Of course the Bocaj folk are immensely strong, with venomous bodily fluids (although apparently some fluids aren’t necessarily as venomous as others,) so he has to be careful not to injure her too badly, or possibly kill her. For quite some time the relationship is limited to his phone calls letting her know that he can see her masturbate, and his own masturbation inspired by hers, so that one hopes that in spite of the aforementioned small amount of water required by the Bocaj, both of them are getting enough liquids to replenish those emitted in such mutual gushing, flowing, geysering abundance. Eventually he gives in to temptation and appears as a colleague at her workplace (owned, of course, by his people) without letting her know that “Oliver” and “Sir” are one and the same; and she, of course, in the best Superman and Lois Lane tradition, doesn’t catch on.

I really shouldn’t be sounding so snarky. Chalk it up to being old enough to remember actual broken records. Midnight Caller is well-written enough, with prose that flows smoothly, characters worth the necessary suspension of disbelief, and very few typographical errors. The sex flows, too—did I mention the geysering abundance?—and the D/s relationship, while a bit on the light side, is likely to be many reader’s cup of…well, tea. I was annoyed for a while by the way almost every scene was described twice, once by “Sir” and again by “butterfly” (Rebecca,) but I got used to it.

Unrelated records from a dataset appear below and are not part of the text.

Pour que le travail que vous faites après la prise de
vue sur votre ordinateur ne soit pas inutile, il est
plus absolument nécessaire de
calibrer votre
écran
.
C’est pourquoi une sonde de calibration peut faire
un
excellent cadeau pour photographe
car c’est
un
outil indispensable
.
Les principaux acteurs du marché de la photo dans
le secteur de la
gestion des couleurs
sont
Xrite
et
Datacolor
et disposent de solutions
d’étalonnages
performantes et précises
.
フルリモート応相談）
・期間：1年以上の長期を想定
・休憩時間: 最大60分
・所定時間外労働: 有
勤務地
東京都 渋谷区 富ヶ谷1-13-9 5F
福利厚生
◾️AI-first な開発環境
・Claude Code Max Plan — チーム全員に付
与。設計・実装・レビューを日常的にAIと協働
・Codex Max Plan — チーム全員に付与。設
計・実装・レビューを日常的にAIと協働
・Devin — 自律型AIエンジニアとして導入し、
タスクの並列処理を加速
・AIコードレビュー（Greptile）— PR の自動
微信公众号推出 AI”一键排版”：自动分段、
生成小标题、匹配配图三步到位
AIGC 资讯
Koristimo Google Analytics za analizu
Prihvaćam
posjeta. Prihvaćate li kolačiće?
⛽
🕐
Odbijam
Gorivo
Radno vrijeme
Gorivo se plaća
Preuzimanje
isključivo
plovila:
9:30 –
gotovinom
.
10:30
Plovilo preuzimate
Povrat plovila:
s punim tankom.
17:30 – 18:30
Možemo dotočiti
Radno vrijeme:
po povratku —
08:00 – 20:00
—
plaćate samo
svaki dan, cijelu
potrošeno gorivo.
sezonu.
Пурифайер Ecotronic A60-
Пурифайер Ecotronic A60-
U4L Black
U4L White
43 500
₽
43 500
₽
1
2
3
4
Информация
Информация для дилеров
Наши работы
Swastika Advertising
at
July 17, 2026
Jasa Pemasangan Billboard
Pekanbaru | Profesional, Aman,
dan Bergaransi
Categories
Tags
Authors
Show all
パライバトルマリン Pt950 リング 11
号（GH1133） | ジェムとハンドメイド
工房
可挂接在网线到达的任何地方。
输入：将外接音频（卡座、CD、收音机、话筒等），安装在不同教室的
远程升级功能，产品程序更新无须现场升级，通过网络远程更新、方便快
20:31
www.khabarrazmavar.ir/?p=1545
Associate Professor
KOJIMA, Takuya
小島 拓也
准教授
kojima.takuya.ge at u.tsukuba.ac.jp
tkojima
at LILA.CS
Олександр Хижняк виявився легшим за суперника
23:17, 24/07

Midnight Caller was published almost two years ago, so I suspect it was influenced by the Twilight series more than by Fifty Shades of Grey, which had itself originated in Twilight fan fiction. In the “About the Author” note at the end of this book we’re told that there were over two million reads of NJ Cole’s online work in the previous six months, so it seems fair to conclude that she too has some experience in the world of fan fiction. It’s also fair to conclude that she has a very wide and appreciative fan base, which emphasizes my initial point that if you like this kind of book, you’ll probably love this one.

[A guilty admission: when Oliver mentioned the closeness of Bocaj biology to that of trees, especially redwood trees, I thought of the rash of books about sex with dinosaurs, Bigfoot, any and all types of super-powerful and therefore presumably sexy monstrous beings, and wondered for a moment whether something like “Ravished by a Giant Sequoia” would be a viable title. Hmmm…well, nevermind.]